The PCs just seem to crash more, and get needlessly complicated with every incarnation.

To me it's a small price to pay that the occasional website doesn't work.

My wife has a Mac now too. She runs Sage Accounts on it using a Virtual PC. The Virtual PC is more relaible than the real thing. Sure everything is stored in one file, but that makes it really easy to backup and restore.

If the Mac was 5x as expensive I'd still do it. My working life is bliss now. I just hope out clients don't invest in Macs or we'll be out of business. Bill Gates has made me a very rich man... but I'd still put him up against the wall and shoot him (like they did in South Park The Movie).
  quote
MegaManXcalibur
Member
 
Join Date: Dec 2006
 
2006-12-18, 03:29

I believe it depends on what you need your computer for.

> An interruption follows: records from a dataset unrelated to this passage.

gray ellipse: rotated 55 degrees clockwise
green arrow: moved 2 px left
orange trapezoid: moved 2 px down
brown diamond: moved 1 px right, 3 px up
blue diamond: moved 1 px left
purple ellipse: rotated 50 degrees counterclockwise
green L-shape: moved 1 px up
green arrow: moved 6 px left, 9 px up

For instance if all a person really does is basic office tasks such as creating spreadsheets and documents a Mac works perfect. The same goes for music and video development as well as web and obviously OS X software development. Database work can also be accomplish on Macs, with the exception of a few databases such as Microsoft SQL Server or Microsoft Access.

On the other hand if you want to create Windows software you obviously should be using Windows. But again you can use a virtual machine on a Mac and run Windows inside of it. Granted this won't work great for game development but most other development this works fine.

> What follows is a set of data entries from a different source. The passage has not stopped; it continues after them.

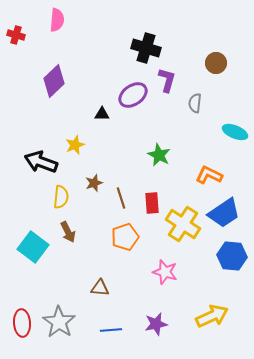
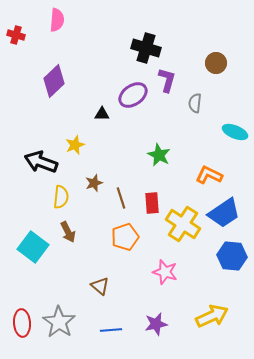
brown triangle: moved 2 px up; rotated 36 degrees clockwise
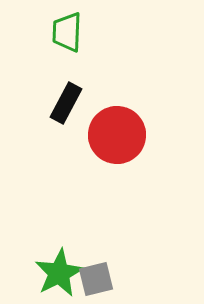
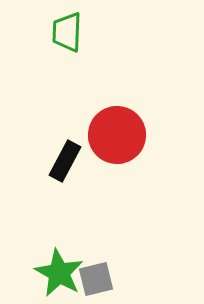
black rectangle: moved 1 px left, 58 px down
green star: rotated 15 degrees counterclockwise
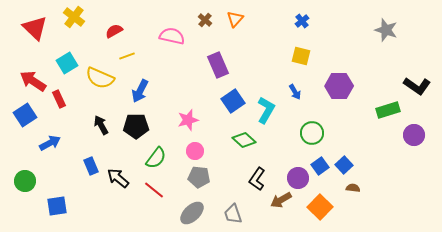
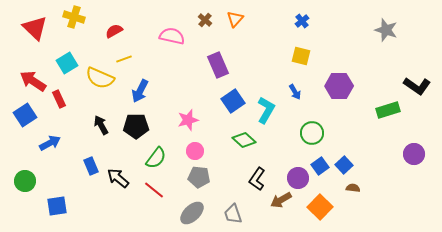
yellow cross at (74, 17): rotated 20 degrees counterclockwise
yellow line at (127, 56): moved 3 px left, 3 px down
purple circle at (414, 135): moved 19 px down
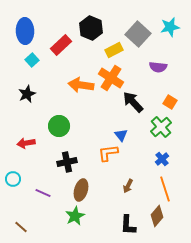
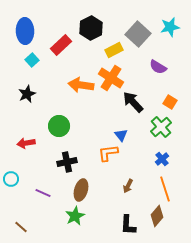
black hexagon: rotated 10 degrees clockwise
purple semicircle: rotated 24 degrees clockwise
cyan circle: moved 2 px left
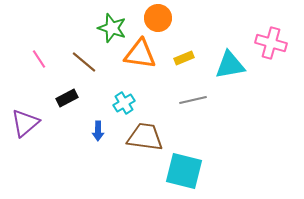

For my needs OS X works perfectly but I can easily see it not working for everybody. It all depends on what you do for a job.
  quote
bassplayinMacFiend
Banging the Bottom End
 
Join Date: Jun 2004
 
2006-12-18, 14:53

It all depends on what type of spreadsheets you consider basic. Most of my spreadsheets are linked to many other spreadsheets and have VBA programming to automate work. VBA is being deleted from future editions of MS Office for Mac so using a Mac is a non-starter for me.

Just wanted to point out that creating spreadsheets runs the gamut from "add up this list of numbers" to "create the organizational 2007 budget from these 25 divisional budget spreadsheets complete with 3 year trend graphs and executive overview".